** Excerpted passage follows **

Art of the DBA Rotating Header Image

February, 2012:

Upcoming Presentations

More on the how later, but I wanted to let folks know about some presenting I’ll be doing over the next couple of months. I’m extremely excited for all of this speaking and the opportunities to share with the SQL Server community.

My partitioning presentation, Eating the Elephant, is now slotted for three upcoming events:

  • PASS Virtual Performance Chapter – For those following this group, Jes Borland-Schulz(b|t) did a great presentation on filegroups last week. Partitioning will be a natural follow up to this topic and I’ll be presenting to this group on March 22.
  • PASS Virtual Data Architecture Chapter  – Tom LeBlanc(b|t) asked me to give this presentation in April 19 after we talked at SQL Saturday #104 in Colorado Springs.
  • SQL Rally in Dallas – Seriously, I’m giddy about this. The SQL Community selected me as part of the Community Choice vote and I’ll be giving this presentation sometime during the conference. For those of you interested, I blogged about the first SQL Rally last year. It’s a great event, much cheaper than the Summit, and was a fantastic boost for my career. Even if you don’t come to see my presentation (I forgive you), you really should go.

I’m extremely excited and honored that people want to hear me speak. Presenting is a lot of fun for me and very rewarding, both on a personal and professional level. It’s a vicious cycle, too, because while I’m giving the same presentation three times over the next three months, I’ve already got 2-3 more presentation ideas bubbling around in my head that I plan to give by the end of the year. Stay tuned, 2012 is turning out to be pretty awesome!

Thursday Bonus Series: Core Mechanics Part One

I’m not sure how many folks out there have heard of Server Core yet. The quick and dirty is that it’s a version of Windows Server that has most of the GUI elements stripped out. No, Microsoft didn’t develop this version for technological masochists (like me), but wanted to provide administrators with a Server installation that was leaner, meaner, and more secure. By taking out the graphical portions, you get some nice benefits for your environment, including a smaller footprint for your install, tighter security, and reduced security patching (look at how many of those updates fix bugs with IE).

Up until SQL 2012, SQL Server was too dependent on the graphical libraries in Windows to run on Server Core. Now with the next version, we get the support to install SQL Server to Core, something I’m pretty excited about it. I went ahead and created a VM installation of Core with SQL 2012 and then provide some blog posts to walk you through the process so that hopefully you can do the same in your lab environment.

First things first

Before we do anything, we must (of course) get Core installed on a VM. For information on setting up a blank VM, check out my virtualization posts. Then just fire up the machine with your OS install and make the usual selections. Well, usual until you get to the install version:

I’ve gone ahead and selected the 2008 R2 Enterprise version, Server Core installation. There’s also corresponding Core installations for the other versions, so go with what works for you. Once you click ‘Next’ here, the install will happily churn along (go progress bar, go) until it’s ready for you to enter an administrator password. Once that’s set, you’ll boot into the OS and see…

BAM! Command line! “But wait!” you say, “There’s so much to do before I’m ready for this!” Server Core hears ya’, Server Core don’t care. Fear not, though, because with Server Core, we get a utility that allows us to do some of the basic configuration of your machine. Just type ‘SConfig.cmd’ at the prompt and you’ll see:

Ah, much more comfortable, right? The utility is easy to use, just select and option and respond to the prompts. Using this utility, I’ll do the following:

  • Change my computer name to ‘ALBEDO’
  • Update Windows with all current patches
  • Go into Network Settings and set my IP as 192.168.56.102 (Static)

** End of Excerpted passage **
** Dataset excerpt follows **

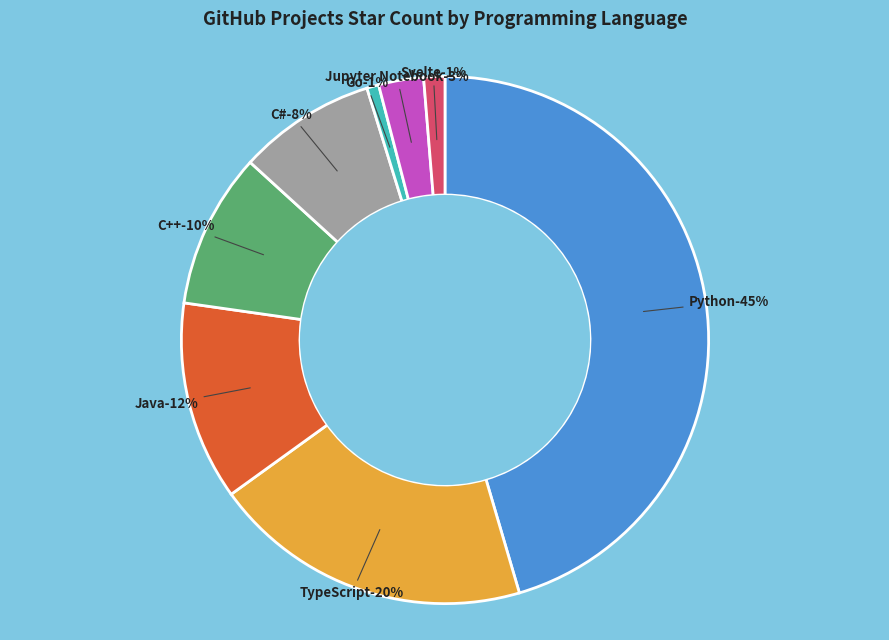

Which category has the smallest portion of the pie?

Go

** End of Dataset excerpt **

List of tasks:
1. In the SQL Server blog excerpt, on what date will the partitioning presentation be given to the PASS Virtual Performance Chapter?
2. Continue the SQL Server blog excerpt from the point where it stops.

Solved problems:
1. March 22.

2.
  • Confirm that my date and time settings are correct.
  • Create a local admin account – ‘mfal’ (Because only bad people use the default Administrator)

This is just the start, of course. We still have several things to do to prep our machine for SQL 2012. In the next post, I’ll cover the basic OS setup, including setting up Powershell as our default shell, enabling the firewall to support SQL Server, and making sure we have the correct Windows features installed.

 

VirtualBox Networking

There was a request over the Twitterverse for me to blog a little more on my experiences with VirtualBox, which I use for creating lab SQL Server boxes for demos and play around on. I figured I’d start with some tips and tricks on how I’ve configured networking for my virtual machines.

A brief word about my setup: I configure my environment so my virtual machines work like servers and I connect to them as if they were a remote computer. More or less how you should do it in your workplace, except that I have no domain controller. The biggest drawback so far is that I can’t do Windows authentication and I have to log into these SQL instances with a SQL login, but otherwise the setup works just dandy.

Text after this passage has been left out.